Output, word for word, the part of the forum thread on buying versus renting homes that falls between "For every person" and "want to buy.", inclusive.

**** PASSAGE TO READ

Last week we stopped to give directions to a couple in the street, turned out they were from Northern Ireland, he'd just been offered a job in Malaga (don't know what kind) and they were looking for somewhere to buy. Sunday last, a couple arrived to stay at the house opposite ours in order to complete on a place they'd agreed to buy a few weeks ago. The day they left, another couple arrived who are also looking for a place. They've been looking at houses in small inland villages but have now decided they'd rather buy here instead and are in the process of arranging another trip over to view some properties. After they leave, there are two more lots of house hunters booked in for June (we know the owners of the house who emailed us from the States to let us know who'd be coming and going as they know we look out for anything amiss).

For every person who decides not to buy but to rent, there'll be another who wants to do the opposite. It's their choice, fair play to them.


----------



## mrypg9

Yes, renting is the best option for many...like us who sold all UK and overseas assets in 2008 and invested the capital from which we now pay the rent on a house we would not want to buy. 
Our landlord is excellent, any repairs we get done and deduct from rent, no problems whatsoever.

********
**** RECORD SET

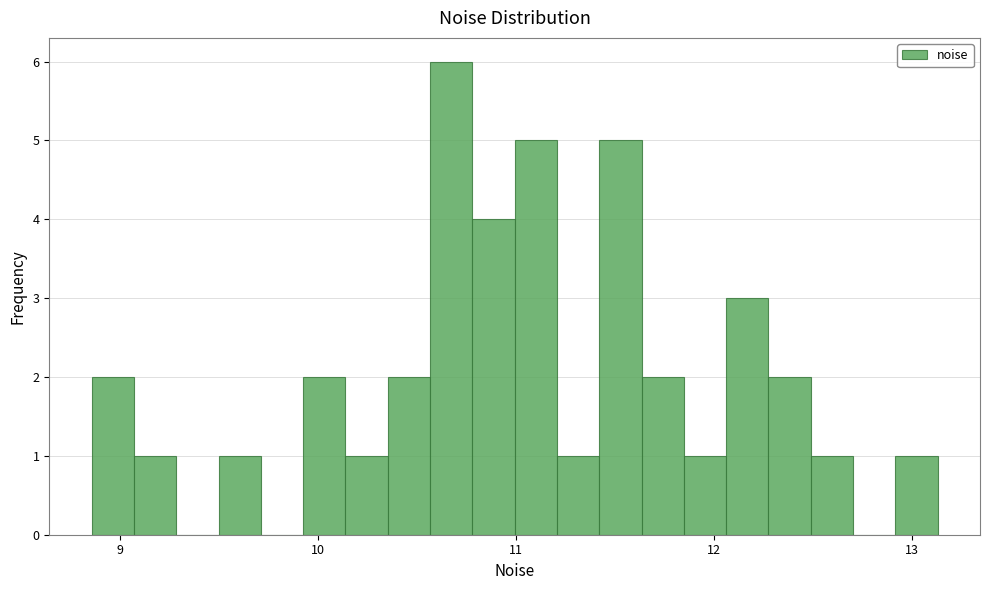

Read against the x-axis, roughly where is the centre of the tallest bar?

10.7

********
**** RECORD SET

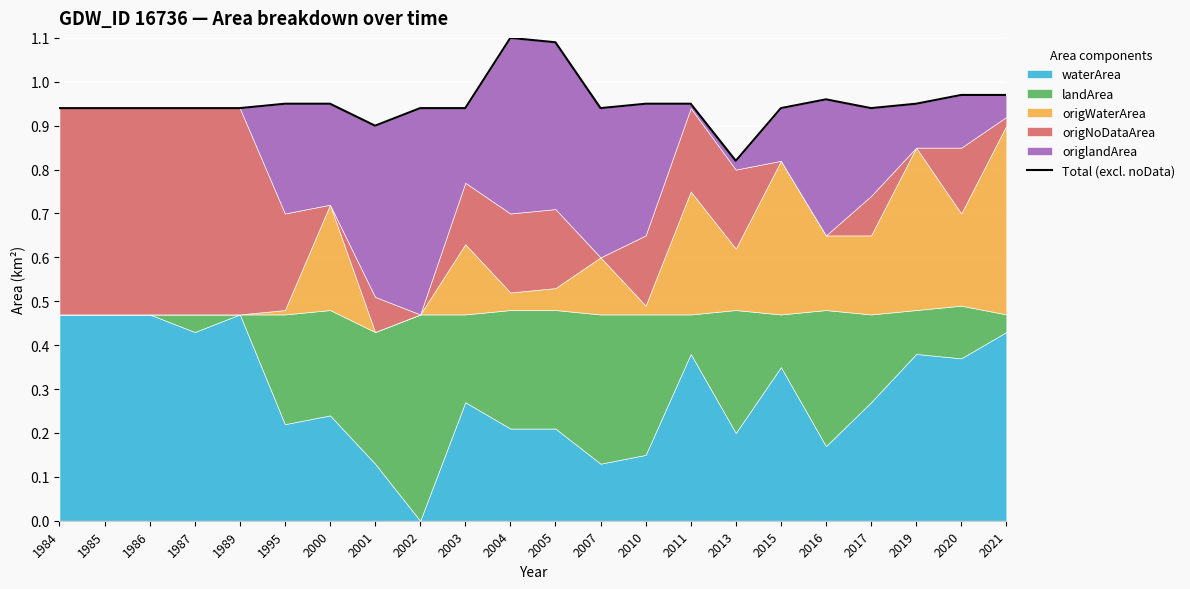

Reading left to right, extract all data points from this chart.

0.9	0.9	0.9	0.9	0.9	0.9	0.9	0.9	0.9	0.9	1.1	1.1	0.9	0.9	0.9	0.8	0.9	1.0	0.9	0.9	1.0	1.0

********

REPLY TO THE EXERCISE:
For every person who decides not to buy but to rent, there'll be another who wants to do the opposite. It's their choice, fair play to them.


----------



## mrypg9

Yes, renting is the best option for many...like us who sold all UK and overseas assets in 2008 and invested the capital from which we now pay the rent on a house we would not want to buy.